The crux of the problem and the solution to people-trafficking in Australia is Human Rights. The current problem is that the focus is too much on criminal prosecutions. At present the legislation used to combat trafficking is in the Commonwealth Criminal Code, which inherently implies that this is a crime fighting program. Too much attention is placed on the traffickers and not enough on the trafficked. This is further demonstrated by the visa framework. Victims are given protection based on their usefulness to criminal prosecutions, not based on their need for protection and not based on Australia’s humanitarian obligations to these victims.

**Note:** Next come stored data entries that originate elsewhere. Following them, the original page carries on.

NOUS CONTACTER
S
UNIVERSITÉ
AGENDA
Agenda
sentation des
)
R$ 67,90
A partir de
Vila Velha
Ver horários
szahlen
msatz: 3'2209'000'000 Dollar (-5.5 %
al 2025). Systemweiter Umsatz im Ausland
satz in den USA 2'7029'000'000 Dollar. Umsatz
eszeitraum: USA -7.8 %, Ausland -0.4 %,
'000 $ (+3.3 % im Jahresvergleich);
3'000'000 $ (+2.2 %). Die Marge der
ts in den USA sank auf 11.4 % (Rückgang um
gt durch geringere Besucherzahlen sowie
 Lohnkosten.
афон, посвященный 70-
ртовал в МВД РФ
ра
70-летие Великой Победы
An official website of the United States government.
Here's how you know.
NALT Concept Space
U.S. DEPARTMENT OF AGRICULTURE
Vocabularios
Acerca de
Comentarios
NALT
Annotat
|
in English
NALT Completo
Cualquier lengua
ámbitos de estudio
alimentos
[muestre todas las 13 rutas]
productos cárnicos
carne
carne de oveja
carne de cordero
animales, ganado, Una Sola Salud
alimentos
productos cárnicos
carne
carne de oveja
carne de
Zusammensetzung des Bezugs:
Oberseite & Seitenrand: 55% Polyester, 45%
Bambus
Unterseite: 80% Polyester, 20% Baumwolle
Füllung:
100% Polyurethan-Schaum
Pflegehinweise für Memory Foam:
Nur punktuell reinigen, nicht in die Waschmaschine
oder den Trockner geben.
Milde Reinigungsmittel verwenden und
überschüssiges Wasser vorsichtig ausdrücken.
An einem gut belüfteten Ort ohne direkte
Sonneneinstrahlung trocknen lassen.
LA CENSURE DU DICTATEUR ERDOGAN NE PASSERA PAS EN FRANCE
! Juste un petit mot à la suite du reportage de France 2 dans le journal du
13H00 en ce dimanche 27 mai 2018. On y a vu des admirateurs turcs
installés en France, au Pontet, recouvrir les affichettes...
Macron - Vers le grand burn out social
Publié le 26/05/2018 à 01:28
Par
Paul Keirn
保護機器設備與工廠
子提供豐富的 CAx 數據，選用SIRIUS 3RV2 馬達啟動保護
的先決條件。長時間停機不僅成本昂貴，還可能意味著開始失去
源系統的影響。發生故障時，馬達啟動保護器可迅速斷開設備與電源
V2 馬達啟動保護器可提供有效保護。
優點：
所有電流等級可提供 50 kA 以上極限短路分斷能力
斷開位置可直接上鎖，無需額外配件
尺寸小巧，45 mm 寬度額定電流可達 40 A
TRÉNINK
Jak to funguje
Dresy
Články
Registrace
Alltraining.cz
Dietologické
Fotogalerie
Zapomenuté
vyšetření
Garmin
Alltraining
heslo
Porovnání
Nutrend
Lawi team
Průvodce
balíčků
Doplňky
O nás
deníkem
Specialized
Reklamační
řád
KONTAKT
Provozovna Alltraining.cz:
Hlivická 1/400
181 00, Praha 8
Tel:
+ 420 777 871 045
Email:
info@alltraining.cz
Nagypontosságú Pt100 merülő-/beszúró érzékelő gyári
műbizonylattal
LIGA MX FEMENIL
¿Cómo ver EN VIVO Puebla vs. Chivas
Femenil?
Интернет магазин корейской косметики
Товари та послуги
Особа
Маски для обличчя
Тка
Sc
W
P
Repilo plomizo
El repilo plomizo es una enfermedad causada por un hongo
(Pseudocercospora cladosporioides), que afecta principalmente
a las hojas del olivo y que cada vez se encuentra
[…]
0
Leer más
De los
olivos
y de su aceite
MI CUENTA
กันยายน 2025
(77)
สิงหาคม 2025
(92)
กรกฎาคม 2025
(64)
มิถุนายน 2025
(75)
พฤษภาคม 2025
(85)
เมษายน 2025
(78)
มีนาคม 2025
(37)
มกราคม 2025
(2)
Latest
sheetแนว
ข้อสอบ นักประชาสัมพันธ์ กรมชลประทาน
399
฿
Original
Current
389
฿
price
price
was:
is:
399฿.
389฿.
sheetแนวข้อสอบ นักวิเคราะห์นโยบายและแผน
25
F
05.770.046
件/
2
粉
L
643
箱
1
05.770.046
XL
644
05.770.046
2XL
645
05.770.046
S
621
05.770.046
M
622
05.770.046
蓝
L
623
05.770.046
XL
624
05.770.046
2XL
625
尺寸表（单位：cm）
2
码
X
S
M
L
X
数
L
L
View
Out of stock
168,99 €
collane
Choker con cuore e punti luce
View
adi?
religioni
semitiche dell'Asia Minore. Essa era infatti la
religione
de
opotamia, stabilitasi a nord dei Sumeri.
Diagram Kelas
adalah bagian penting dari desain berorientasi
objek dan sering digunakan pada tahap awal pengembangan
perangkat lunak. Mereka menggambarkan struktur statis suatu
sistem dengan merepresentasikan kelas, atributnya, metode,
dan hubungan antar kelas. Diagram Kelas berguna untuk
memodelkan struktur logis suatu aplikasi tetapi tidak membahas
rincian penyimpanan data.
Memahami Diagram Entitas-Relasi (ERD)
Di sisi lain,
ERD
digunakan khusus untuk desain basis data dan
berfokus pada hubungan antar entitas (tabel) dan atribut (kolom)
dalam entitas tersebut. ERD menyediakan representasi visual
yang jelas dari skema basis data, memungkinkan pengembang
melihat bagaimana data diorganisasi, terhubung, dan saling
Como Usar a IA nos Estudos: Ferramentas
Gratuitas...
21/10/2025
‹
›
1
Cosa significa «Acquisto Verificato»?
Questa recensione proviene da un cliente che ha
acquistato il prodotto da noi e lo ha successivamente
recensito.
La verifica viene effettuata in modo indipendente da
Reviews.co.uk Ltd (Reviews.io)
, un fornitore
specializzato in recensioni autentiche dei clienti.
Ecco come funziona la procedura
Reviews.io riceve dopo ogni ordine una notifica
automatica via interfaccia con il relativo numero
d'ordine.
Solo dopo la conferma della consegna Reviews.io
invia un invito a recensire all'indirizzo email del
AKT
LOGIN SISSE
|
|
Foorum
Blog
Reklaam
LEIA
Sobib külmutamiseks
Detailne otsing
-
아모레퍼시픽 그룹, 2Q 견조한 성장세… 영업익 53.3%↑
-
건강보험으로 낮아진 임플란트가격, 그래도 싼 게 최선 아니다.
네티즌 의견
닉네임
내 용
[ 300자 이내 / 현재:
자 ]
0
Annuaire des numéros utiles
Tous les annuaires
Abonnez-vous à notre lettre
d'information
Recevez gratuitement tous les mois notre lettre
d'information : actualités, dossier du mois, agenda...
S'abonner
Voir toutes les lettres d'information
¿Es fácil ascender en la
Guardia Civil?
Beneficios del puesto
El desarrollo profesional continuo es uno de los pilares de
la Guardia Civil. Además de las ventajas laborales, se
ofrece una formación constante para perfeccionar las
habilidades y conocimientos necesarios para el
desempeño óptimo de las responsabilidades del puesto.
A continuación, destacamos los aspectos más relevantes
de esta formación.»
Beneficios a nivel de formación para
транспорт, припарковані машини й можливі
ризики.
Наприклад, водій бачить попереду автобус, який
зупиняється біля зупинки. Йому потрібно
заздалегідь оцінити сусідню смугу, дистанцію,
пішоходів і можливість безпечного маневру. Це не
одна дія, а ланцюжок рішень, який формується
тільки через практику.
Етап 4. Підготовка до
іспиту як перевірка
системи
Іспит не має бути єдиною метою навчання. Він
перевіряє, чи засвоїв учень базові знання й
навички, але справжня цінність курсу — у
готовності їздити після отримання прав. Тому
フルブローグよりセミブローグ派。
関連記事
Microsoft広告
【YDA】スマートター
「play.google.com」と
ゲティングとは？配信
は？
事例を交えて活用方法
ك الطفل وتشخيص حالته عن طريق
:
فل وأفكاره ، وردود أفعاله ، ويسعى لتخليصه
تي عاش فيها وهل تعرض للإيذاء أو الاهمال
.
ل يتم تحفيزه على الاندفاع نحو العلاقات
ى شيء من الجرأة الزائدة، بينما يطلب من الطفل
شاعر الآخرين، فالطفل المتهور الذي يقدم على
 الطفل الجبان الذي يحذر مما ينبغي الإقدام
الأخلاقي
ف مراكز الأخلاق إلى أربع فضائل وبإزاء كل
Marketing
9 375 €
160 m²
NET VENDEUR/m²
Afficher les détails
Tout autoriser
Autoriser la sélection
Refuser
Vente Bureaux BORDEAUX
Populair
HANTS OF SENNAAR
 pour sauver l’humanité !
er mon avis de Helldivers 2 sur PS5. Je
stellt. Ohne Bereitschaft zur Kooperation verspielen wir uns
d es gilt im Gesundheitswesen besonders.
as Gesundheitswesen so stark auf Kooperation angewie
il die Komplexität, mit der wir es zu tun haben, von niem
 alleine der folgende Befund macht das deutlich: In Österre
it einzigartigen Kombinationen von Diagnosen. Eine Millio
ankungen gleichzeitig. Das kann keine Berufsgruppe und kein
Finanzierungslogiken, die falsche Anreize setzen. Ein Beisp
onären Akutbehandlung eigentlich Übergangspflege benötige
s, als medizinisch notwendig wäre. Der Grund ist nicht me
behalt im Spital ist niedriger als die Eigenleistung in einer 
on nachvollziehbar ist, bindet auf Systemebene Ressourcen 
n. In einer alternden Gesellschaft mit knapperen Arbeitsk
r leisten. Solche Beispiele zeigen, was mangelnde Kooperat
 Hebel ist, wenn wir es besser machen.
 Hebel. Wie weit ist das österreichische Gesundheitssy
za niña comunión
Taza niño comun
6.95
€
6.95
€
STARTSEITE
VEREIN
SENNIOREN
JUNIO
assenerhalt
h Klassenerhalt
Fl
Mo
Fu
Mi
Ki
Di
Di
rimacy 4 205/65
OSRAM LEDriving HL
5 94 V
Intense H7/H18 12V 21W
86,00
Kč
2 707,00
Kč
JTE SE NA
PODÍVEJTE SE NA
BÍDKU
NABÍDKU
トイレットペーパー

All people have human rights; including sex workers and sex-trafficking victims. Australia is a signatory to the Convention on the Elimination of All Forms of Discrimination Against Women (CEDAW). Further still Australia has signed and ratified the United Nations Protocol to Prevent Suppress and Punish Trafficking in Persons, Especially Women and Children. However, even without these conventions Australia would still have obligations to protect these women since sex trafficking and sexual exploitation are violations of the United Nations Universal Declaration of Human Rights. These human rights frameworks create an obligation for Australia to not only investigate, prosecute and punish the criminals who engage in people trafficking and slavery but also to protect, shelter and care for the victims of these gross violations of the rights to liberty and safety.